[ad_1]

There are so many things that school didn’t teach us, credit being one of them. Ironically, it is one of the single most important lessons that you’ll need in order to survive in the world today.

In an interview with Black Enterprise, credit and financial counselor, Will Roundtree, shares why credit is so important; the difference between business and personal credit; and what you need to do in order to get your credit in order.

Black Enterprise: Why is credit so important?

Will Roundtree: Understanding the meaning of credit is the first hurdle to get over. Credit is simply a tool, in layman’s terms. Once that has been established, the principles on why it is so important can, then, be discussed. Credit is essential to our lives. We need it to purchase homes, automobiles, apply for apartments and many more day-to-day requirements that allow us to move around in every aspect of our lives. Credit is vital to the lifeline of our personal lives and our business lives. 

credit

Will Roundtree

What is the difference between personal credit and business credit? 

The difference between personal and business credit is not far removed from each other. The major difference is that your personal credit is based on your Social Security number and your business credit is based on your EIN, which is your Employee Identification Number. Your personal credit is generated and curated by three major credit bureaus. They are Experian, Transunion, and Equifax. Each bureau has its own way of reporting information. 

Your personal credit is used for personal expenditures and has a direct impact on your daily life. If you pay your bills on time and apply a healthy knowledge to your credit responsibilities, you have an unhindered buying power. However, on the flip side of that, if you do not pay your bills on time, you will adversely affect your ability to purchase life’s necessities and therefore, have obstacles in your way when deciding to make major decisions for your life.

For business credit, there is a completely different scoring model and a completely different credit reporting agency. Business credit is used, solely, for the purpose of business creditworthiness. The bureaus for business credit are Experian Credit, Equifax Credit, Dun and Bradstreet, and SBFE, which stands for Small Business Financial Exchange. These agencies monitor the financial responsibilities you adhere to when doing business while using credit.  

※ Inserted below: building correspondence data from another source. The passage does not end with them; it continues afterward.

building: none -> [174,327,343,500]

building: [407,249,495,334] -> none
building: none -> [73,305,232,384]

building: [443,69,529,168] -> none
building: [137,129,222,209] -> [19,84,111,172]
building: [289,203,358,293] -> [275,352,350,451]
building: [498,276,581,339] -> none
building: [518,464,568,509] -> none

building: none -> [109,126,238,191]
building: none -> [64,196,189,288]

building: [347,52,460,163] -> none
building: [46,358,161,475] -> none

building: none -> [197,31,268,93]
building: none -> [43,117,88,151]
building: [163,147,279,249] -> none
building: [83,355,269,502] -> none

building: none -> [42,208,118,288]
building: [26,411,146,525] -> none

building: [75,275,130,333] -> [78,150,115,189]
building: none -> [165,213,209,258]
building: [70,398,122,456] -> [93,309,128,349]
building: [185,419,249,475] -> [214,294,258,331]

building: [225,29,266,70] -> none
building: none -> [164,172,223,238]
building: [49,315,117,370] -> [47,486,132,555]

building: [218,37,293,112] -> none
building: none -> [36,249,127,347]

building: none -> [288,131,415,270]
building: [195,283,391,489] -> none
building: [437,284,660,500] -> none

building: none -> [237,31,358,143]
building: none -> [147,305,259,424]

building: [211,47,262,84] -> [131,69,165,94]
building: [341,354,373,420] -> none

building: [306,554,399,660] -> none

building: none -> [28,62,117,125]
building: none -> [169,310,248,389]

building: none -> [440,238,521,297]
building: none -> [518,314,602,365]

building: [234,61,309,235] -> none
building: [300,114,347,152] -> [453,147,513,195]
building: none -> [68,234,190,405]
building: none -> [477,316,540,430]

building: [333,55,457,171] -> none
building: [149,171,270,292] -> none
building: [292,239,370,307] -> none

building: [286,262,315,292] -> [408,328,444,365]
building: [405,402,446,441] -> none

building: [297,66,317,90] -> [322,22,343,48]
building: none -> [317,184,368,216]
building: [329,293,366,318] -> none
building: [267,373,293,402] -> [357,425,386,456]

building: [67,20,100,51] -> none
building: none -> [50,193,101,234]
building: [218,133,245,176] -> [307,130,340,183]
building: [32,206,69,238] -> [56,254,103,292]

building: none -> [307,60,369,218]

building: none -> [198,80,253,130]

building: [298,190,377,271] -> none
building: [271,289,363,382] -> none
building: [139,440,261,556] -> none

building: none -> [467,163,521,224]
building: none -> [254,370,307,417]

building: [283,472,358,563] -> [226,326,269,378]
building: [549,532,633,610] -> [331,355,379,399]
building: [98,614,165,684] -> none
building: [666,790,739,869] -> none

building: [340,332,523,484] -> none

 How do you help people with credit?

I assist my clients in various ways. My No. 1 way is through credit education. My main focus is to generate knowledge on the subject of credit, especially in the black and minority communities. One of the things I have learned over the course of my journey is that we are economically undereducated in relation to credit, and I teach that if you truly understand the power of credit, you can always leverage it to create wealth. Additionally, I teach the understanding of credit strategies. This aspect is useful when I let people know that credit can always be rebuilt, restored, and repaired. Because believe it or not, the biggest misconception about credit is that it cannot be fixed or that people have to live with the bruises that can happen sometimes when dealing with credit. I simply try to make sure that I cover all aspects of credit when I am out in the community and educate them on their options. 

What are three things that people should focus on to build up their credit?

Make your payments on time. Payment history makes up 35%of your credit score, and even one late payment can drop your score significantly. To ensure a strong score, make all payments on time.

Make sure your credit usage is below 30%. This strategy is at the top of my list. Credit usage makes up 30% of our score. Credit usage is the amount of credit you have used based on the amount of credit you have available. Anytime you have over 30% credit usage, your score will drop. I like to tell people that having high credit usage is not the end of the day. They just have to lower that particular factor. Lowering it below 30% is ideal in most situations.

If there is anything negative showing on your report, it can be disputed. One of the things people may not be aware of, per the FCRA (Fair Credit Reporting Act) is that they have the right to dispute anything that reports as negative, inaccurate, incomplete, or unverifiable.  For example, you have a debt for $513.23. When disputing that debt ethically and legally and the price cannot be proven down to the penny, that company reporting that account has to legally remove or delete it from your credit report.